L'AFM fonctionne comme un grand « family office » et effectue des arbitrages d'actifs qui ne sont pas différents de ceux d'un « vrai » groupe. Quand les hypermarchés Auchan sont en difficulté, la famille renonce à ses dividendes. Dans le même temps, la maison mère de Leroy Merlin cède 500 millions de murs de magasins et d'entrepôts. « Cette opération n'a pas de lien avec la politique de rémunération des actionnaires », indique la direction aux « Echos ». Pourtant, plusieurs sources dans le Nord estiment que cet apport de cash compensait la baisse des dividendes versés par Auchan.

Quoi qu'il en soit, les dirigeants de l'Association familiale Mulliez jouent avec ses actifs comme avec des pions sur un échiquier. L'heure est à la réduction des grands hypermarchés ? Des corners Décathlon et Boulanger viennent boucher les espaces vides chez Auchan. Les crises usent les dirigeants ? L'AFM fait son mercato en interne.
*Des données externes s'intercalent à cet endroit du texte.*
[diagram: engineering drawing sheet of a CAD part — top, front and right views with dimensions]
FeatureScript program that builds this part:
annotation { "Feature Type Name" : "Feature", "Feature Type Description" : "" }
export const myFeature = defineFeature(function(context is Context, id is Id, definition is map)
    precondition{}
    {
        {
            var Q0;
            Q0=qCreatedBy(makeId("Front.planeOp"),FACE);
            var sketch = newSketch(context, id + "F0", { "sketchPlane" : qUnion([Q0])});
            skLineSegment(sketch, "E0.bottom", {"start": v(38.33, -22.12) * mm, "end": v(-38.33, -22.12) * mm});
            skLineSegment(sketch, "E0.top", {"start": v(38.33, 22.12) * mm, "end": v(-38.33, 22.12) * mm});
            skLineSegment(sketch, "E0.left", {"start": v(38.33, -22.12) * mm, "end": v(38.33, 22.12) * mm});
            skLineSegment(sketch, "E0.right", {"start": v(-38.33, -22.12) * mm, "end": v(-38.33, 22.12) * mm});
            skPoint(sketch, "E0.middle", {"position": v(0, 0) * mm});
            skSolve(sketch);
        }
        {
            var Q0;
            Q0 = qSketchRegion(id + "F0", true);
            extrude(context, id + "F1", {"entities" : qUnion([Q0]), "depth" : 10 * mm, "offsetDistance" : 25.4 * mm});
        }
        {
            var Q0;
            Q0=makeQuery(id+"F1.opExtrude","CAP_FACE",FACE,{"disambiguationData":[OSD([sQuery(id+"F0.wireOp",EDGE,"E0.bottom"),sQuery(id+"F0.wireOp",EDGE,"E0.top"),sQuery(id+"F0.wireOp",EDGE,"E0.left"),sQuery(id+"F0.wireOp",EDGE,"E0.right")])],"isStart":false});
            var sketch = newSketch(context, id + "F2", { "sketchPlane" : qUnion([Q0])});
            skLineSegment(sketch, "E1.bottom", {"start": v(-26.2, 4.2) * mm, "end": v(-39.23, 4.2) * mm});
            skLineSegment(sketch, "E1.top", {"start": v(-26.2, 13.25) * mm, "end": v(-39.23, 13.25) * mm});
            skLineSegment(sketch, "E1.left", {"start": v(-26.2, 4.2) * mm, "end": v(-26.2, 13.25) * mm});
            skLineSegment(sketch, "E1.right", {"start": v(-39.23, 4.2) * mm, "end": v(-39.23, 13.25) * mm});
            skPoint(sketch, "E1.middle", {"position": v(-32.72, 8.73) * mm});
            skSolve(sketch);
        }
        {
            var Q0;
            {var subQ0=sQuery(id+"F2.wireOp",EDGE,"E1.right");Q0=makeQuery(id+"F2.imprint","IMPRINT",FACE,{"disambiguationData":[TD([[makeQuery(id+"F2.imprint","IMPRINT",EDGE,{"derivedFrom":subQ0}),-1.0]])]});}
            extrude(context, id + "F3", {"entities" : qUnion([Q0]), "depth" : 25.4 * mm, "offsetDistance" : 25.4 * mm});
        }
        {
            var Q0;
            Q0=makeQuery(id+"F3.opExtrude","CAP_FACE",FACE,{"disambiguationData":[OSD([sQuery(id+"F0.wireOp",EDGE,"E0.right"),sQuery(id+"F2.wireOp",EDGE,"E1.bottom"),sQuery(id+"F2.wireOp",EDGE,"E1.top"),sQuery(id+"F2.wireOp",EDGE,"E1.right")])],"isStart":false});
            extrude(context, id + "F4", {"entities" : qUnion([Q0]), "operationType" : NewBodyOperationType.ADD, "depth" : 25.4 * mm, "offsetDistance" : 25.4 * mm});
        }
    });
Edgard Bonte, qui a redressé Kiabi, vient au secours d'Auchan. L'expérimenté Francis Cordelette a été directeur général des hypers Auchan en France, il est passé à la présidence de Boulanger et revient aujourd'hui chez Auchan. Yves Claude, qui a assumé la direction générale de Décathlon, prend la présidence d'Auchan Espagne et Portugal.

Dans la galaxie Mulliez, membres de la famille et dirigeants sautent d'une étoile à l'autre. Ils forment, avec leurs salariés, un ensemble de personnes ayant quelque chose en commun. La définition même que donne Le Robert à « groupe ».